Hackers Robbed General Bytes Bitcoin ATMs Using a Zero-day Vulnerability

Key Takeaways:

  • Hackers took advantage of a zero-day flaw in General Bytes’ servers, which generate Bitcoin ATMs.
  • The business claimed that the risk was present from 2020.
  • In 12 countries, General Bytes owns approximately 8000 crypto ATMs.

Malicious actors were able to steal cryptocurrency from users who bought or deposited bitcoin using these ATMs by taking advantage of a zero-day issue in the General Bytes Bitcoin ATM servers.

With more than 9,000 crypto ATMs deployed worldwide, General Bytes is presently one of the largest Bitcoin, Blockchain, and cryptocurrency ATM manufacturers. Depending on the product, people can purchase, trade, or deposit more than 40 distinct cryptocurrencies.

The business asserted that hackers exploited a zero-day vulnerability in its crypto application server (CAS), gaining access to administrator capabilities, changing the receiver wallet address, and enabling users to purchase and sell cryptocurrencies using stolen money.

 Since the hacker’s changes brought the CAS software up to version 20201208 on Thursday, there has been a flaw. The term “zero-day,” often known as “0-day,” refers to a hacker-used defect that has not yet fixed the original code.

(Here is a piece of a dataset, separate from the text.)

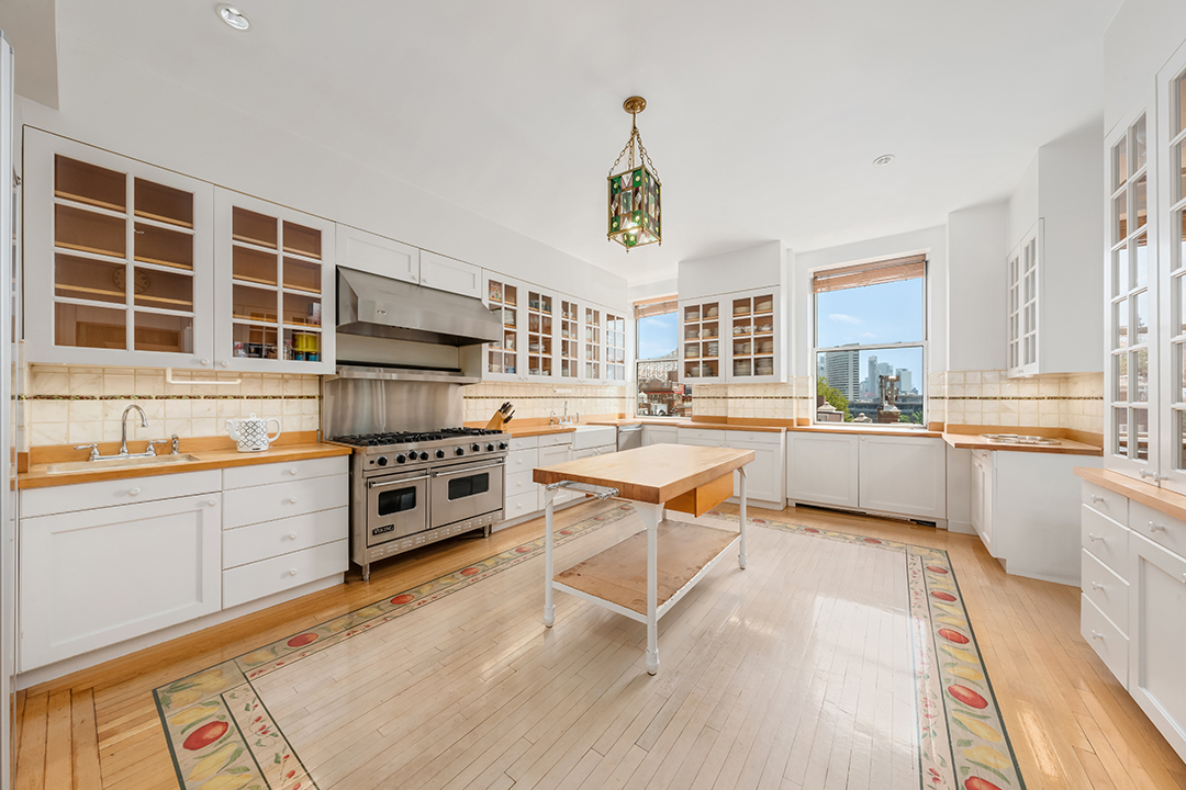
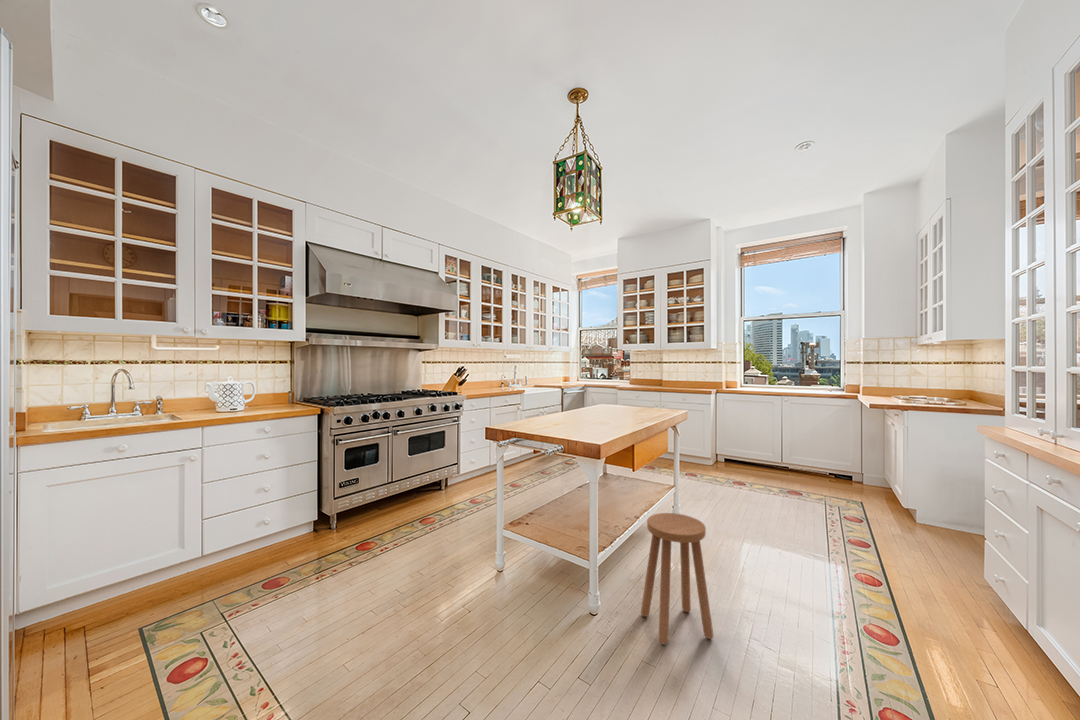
+ stool [640,512,714,646]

It is accompanied by “vulnerability, exploit, or attack.”

General Bytes’ version upgrade notes, which were made public on the 18th, stated the following:

The CAS administrative interface’s URL call on the page used for the server’s default installation and generating the initial administration user allowed the attacker to establish an admin user remotely.

The remote Crypto Application Server (CAS), which oversees the ATM’s general operations, including which cryptocurrencies are enabled, real-time buying and selling of cryptocurrencies on exchanges, and adding or delisting coins for transactions, is in charge of the company’s Bitcoin ATMs.

Customers have also been instructed to change their server firewall configurations so that, among other things, the CAS admin interface can only be accessed from permitted IP addresses.

General Bytes also advised users to check their “SELL Crypto Setting” before reactivating the terminals to ensure that the hackers hadn’t changed the settings so that any received monies would be transmitted to them instead (and not the customers).

The first bitcoin ATM appeared in a Vancouver, Canada, coffee shop in 2013. Since then, bitcoin ATMs have appeared in countless cities and countries. According to information from Coin ATM Radar, there are currently 36,610 bitcoin ATMs spread across 77 different nations.

The first Bitcoin ATM was set up in May in Cuenca, Ecuador. Although there is no KYC, the ATM contains a fingerprint scanner in case regulations change in the future.